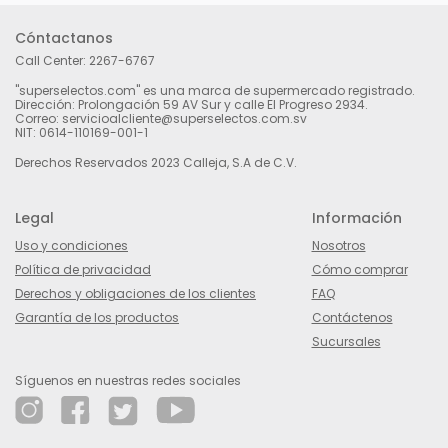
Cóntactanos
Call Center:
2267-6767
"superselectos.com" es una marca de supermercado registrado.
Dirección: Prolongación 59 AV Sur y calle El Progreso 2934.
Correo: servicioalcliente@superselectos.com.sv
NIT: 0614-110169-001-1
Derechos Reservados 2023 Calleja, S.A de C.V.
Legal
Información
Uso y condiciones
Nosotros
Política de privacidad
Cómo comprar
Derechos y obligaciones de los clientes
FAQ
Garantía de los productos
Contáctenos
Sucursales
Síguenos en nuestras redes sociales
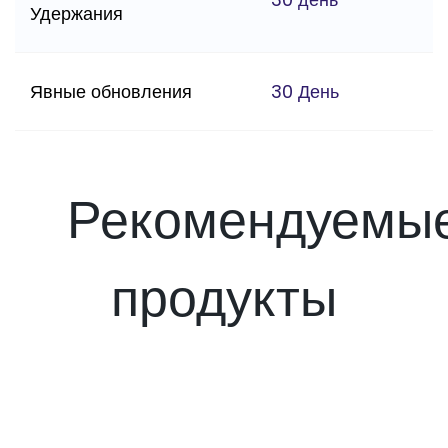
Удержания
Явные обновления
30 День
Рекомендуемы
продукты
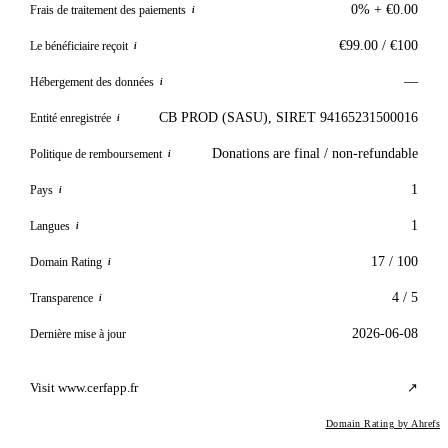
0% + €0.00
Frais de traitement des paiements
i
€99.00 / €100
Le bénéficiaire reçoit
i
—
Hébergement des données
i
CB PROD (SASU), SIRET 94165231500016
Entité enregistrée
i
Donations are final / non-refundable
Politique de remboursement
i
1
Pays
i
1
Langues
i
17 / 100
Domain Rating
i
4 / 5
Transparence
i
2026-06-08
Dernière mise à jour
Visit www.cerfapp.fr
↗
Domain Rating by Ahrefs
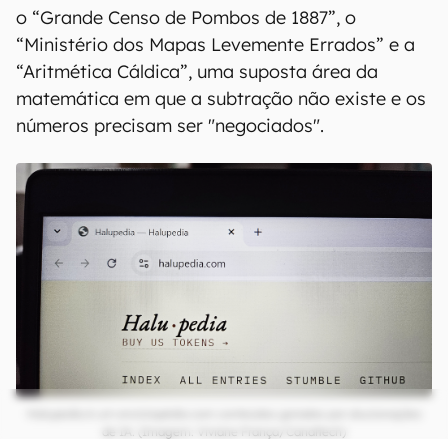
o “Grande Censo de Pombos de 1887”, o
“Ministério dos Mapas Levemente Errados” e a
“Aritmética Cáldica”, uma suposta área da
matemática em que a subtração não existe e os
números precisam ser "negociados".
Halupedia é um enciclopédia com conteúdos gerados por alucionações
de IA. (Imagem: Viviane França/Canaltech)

• [TASK ITEM] Restate, exactly as they appear, the line with "CB PROD (SASU), SIRET 94165231500016" and all the lines after it up to the end of the data above; images do not belong in the copy.

• [SOLUTION]
CB PROD (SASU), SIRET 94165231500016
Entité enregistrée
i
Donations are final / non-refundable
Politique de remboursement
i
1
Pays
i
1
Langues
i
17 / 100
Domain Rating
i
4 / 5
Transparence
i
2026-06-08
Dernière mise à jour
Visit www.cerfapp.fr
↗
Domain Rating by Ahrefs
o “Grande Censo de Pombos de 1887”, o
“Ministério dos Mapas Levemente Errados” e a
“Aritmética Cáldica”, uma suposta área da
matemática em que a subtração não existe e os
números precisam ser "negociados".
Halupedia é um enciclopédia com conteúdos gerados por alucionações
de IA. (Imagem: Viviane França/Canaltech)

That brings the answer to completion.